Мы подсчитали деньги и согласились, – денег хватало. Самая бесцельность этой поездки казалась нам вначале интересной, но как только теплоход отвалил, Берг впал в мрачность и сказал, что мы – дураки, потому что воруем у себя дорогое время и бессмысленно отрываемся от работы. Я был готов согласиться с Бергом, но Осипов резко возразил и даже обозвал Берга «скучным типом».
В курительной рубке теплохода Осипов написал на клочке бумаги несколько цифр и долго их рассматривал.
Огонь маяка качался за иллюминатором. Он то разгорался, то бледнел от усталости. Ему трудно было без конца пробивать слабым лучом вязкую декабрьскую ночь.
Я заглянул через плечо Осипова и увидел ряд чисел. Около последней цифры «180» Осипов написал: «180 книг за 20 лет своей жизни».
– Что это значит? – спросил я, предчувствуя новую выдумку.
– Это значит, – ответил Осипов, – что за двадцать лет моей сознательной жизни (во время этого разговора Осипову уже перевалило за сорок) я мог бы написать сто восемьдесят книг. Самый плодовитый писатель; даже Бальзак, и тот бы не угнался за мной.
Я представил себе Бальзака, занятого этим невероятным соревнованием. Густо исписанные листы бумаги падали со стола и разлетались по комнате. Один лист проскользнул под дверь, и рыжая комнатная собака сжевала его и выплюнула с отвращением. Бальзак не знал, что связь романа нарушена негодной собакой и страница, полная гнева и гениальной болтовни, уничтожена навсегда.

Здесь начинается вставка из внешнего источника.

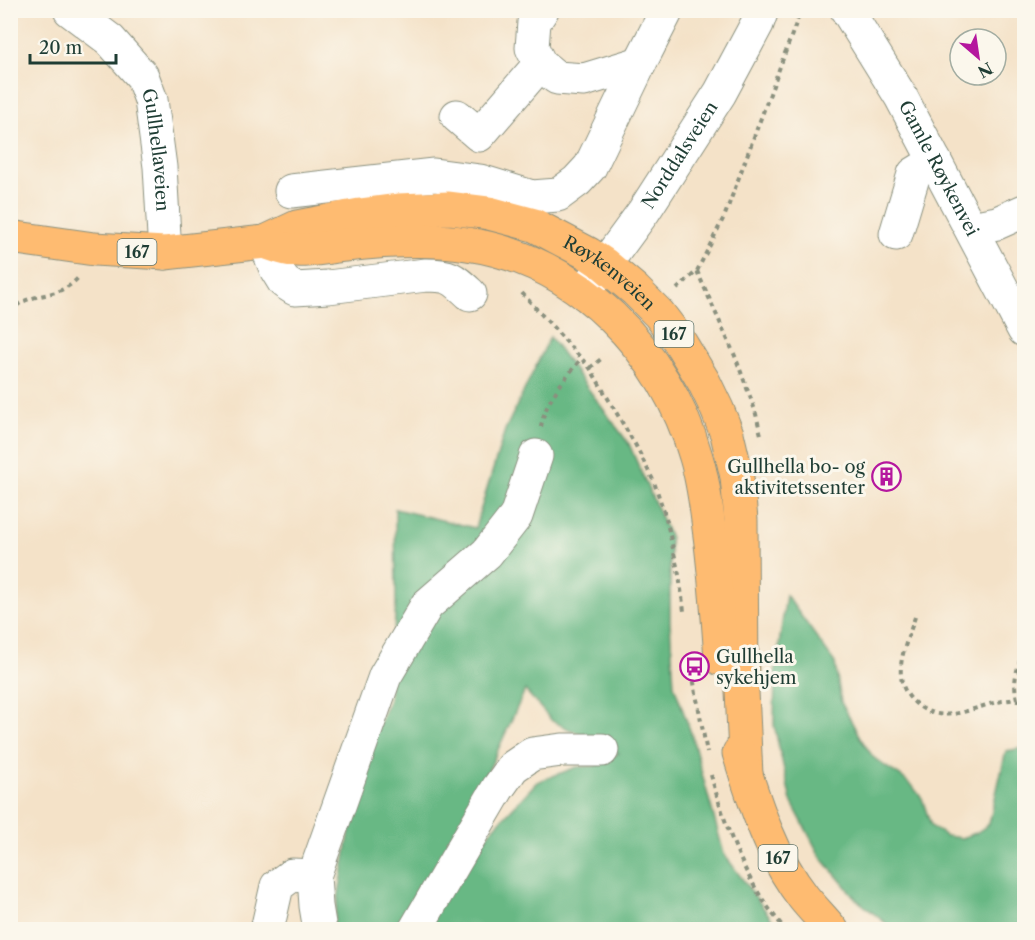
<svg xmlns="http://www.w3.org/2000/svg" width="1035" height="940" font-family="'Libre Caslon Text',serif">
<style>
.forest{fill:#68b884;stroke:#447a5c;stroke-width:1.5}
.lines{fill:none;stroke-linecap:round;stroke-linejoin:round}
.minor-casing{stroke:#8a907e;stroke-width:35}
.major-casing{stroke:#8a907e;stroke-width:35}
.path{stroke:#8a907e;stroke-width:4;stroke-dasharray:4.5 4.5;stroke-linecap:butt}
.minor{stroke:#fff;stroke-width:33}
.major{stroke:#febb71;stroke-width:33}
.labels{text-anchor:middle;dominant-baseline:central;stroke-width:6;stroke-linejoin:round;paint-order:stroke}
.shield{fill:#fbf7ec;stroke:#61756b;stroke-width:1.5}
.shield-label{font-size:16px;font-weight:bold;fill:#1f3d34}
.street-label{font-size:18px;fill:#1f3d34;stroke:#fbf7ec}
.poi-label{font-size:18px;fill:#1f3d34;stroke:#fbf7ec;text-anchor:end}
</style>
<rect width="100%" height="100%" fill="#fbf7ec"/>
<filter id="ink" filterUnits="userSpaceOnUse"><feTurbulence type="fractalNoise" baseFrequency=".0167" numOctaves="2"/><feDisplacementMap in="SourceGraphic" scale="12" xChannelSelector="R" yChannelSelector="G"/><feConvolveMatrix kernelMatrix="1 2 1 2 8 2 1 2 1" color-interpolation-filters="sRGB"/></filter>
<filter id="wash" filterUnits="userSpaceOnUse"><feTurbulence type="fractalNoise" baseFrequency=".008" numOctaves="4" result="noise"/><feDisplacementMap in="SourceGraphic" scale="24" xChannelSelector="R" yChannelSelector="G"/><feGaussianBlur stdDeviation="1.35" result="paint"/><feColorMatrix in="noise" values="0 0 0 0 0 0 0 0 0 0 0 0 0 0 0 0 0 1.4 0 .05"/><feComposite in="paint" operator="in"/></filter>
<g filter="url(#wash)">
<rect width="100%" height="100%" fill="#f4e2c8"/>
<g class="forest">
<polygon points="550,337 629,444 670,538 670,622 674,685 691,733 724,854 779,929 423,929 490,832 537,782 577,767 595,766 619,753 552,721 525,690 458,838 403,921 379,929 342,930 333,928 360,772 389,699 396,603 395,509 475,528 505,430"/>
<polygon points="786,595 835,663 841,702 861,739 873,757 886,767 902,777 913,787 922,798 931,826 946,836 961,838 976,833 989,824 1006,751 1024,748 1024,929 893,929 856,899 820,856 791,801 774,725 775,674"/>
</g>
</g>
<g filter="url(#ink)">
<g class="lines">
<defs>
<g id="minor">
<path id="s1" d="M70 10 110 40 142 76 151 100 160 167 165 253"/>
<polyline points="542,10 534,22 532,48 540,64 557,78 584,80 640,63"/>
<path id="s2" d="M847 10 901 97 1024 330"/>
<polyline points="457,116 479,135 540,64"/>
<polyline points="291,191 434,175 480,181 532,197 558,195 577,181 590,167 640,63 667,10"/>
<polyline points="971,228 997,223 1024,211"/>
<polyline points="896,234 914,174 935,161"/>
<path d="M265 242 276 269 284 282 295 289 328 287 426 275C450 275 453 278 470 294"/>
<path id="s3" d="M584 293 644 211 720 93 757 24 762 10"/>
<polyline points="267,930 277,886 292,875 314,876"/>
<polyline points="320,930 316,906 314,876 385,676 427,605 487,553 516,516 536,456"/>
<polyline points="415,930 498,788 513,767 532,754 562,750 602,750"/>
</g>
<g id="major">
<path id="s4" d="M10 237 94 249 165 253 265 242 297 227 360 215 398 210 449 208 489 213 534 225 589 254 604 264 635 290 659 314 678 339 704 382 717 409 727 434 737 477 741 520 742 691 746 775"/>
<path d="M265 242C274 245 285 250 295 250 308 252 331 246 345 245 381 241 430 238 467 244 578 260 666 351 696 457 703 480 706 504 709 528 715 571 718 615 721 659"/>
<path d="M739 753C755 804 771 856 804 898 813 909 823 919 832 930"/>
</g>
</defs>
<use href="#minor" class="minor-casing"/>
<use href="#major" class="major-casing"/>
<g class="path">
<polyline points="697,271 735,356 755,410 761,435"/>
<polyline points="677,289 697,271 725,215 801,10"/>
<polyline points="522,293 590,368 636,446 654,482 666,518 679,575 684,611"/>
<path d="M10 312C24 294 49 298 67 287 71 285 75 281 78 278"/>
<polyline points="590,368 601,359"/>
<path d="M541 427C545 400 565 379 581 359"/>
<path d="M915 617C906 645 888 679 915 703 942 727 972 707 1002 701 1012 700 1015 698 1024 703"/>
<polyline points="692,672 707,753"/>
<path d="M1017 699C1012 679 1018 667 1024 649"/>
<path d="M711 775C714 787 718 799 722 811 736 855 755 895 786 930"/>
</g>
<use href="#minor" class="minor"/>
<use href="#major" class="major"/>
</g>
</g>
<defs>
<symbol id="building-ring" viewBox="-11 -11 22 22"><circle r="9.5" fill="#fbf7ec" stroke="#b5179e" stroke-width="1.5"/><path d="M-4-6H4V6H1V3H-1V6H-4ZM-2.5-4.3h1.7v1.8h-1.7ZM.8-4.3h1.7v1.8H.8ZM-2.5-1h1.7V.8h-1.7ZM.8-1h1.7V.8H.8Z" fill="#b5179e"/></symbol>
<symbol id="bus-ring" viewBox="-11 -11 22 22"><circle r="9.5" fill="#fbf7ec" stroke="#b5179e" stroke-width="1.5"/><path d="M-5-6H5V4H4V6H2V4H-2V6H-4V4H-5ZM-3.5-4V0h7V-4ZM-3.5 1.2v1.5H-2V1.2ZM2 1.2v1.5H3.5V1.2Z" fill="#b5179e"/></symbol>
</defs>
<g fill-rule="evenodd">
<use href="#building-ring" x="870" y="460" width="33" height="33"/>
<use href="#bus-ring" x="678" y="650" width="33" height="33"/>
</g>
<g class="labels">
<g class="shield">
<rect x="117.5" y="239" width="39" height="26" rx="4.5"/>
<rect x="654.5" y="321" width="39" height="26" rx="4.5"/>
<rect x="758.5" y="845" width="39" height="26" rx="4.5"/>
</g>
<g class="shield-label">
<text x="137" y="252">167</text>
<text x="674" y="334">167</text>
<text x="778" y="858">167</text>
</g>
<g class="street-label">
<text stroke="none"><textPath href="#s1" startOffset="174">Gullhellaveien</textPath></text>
<text stroke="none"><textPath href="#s3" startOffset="168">Norddalsveien</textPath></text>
<text stroke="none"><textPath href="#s2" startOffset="183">Gamle Røykenvei</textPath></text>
<text stroke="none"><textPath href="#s4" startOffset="622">Røykenveien</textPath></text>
</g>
<g class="poi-label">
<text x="865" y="467">Gullhella bo- og<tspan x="865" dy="21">aktivitetssenter</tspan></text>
<text x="716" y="657" text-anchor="start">Gullhella<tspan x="716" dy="21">sykehjem</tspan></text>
</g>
</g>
<rect width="1035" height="940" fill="none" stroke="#fbf7ec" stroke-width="36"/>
<g transform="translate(978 57) rotate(151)"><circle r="28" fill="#fbf7ec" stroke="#a3ada2" stroke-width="1.5"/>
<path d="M0-4.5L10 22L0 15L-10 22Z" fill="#b5179e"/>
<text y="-9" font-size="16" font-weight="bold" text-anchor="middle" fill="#1f3d34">N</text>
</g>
<path d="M30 54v9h86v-9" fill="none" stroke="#1f3d34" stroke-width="3"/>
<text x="39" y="54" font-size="18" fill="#1f3d34" stroke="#fbf7ec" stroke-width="4.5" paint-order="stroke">20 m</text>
</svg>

Он писал. Он торопился. Сизый табачный воздух хрипел в его бронхах. На камине слишком быстро стучали старые швейцарские часы. Их звон сливался в непрерывный раздражающий гул. Только что они били шесть часов утра, сейчас бьют полдень, а еще через двадцать страниц будут бить снова шесть медных бесцеремонных ударов. Часам было все равно.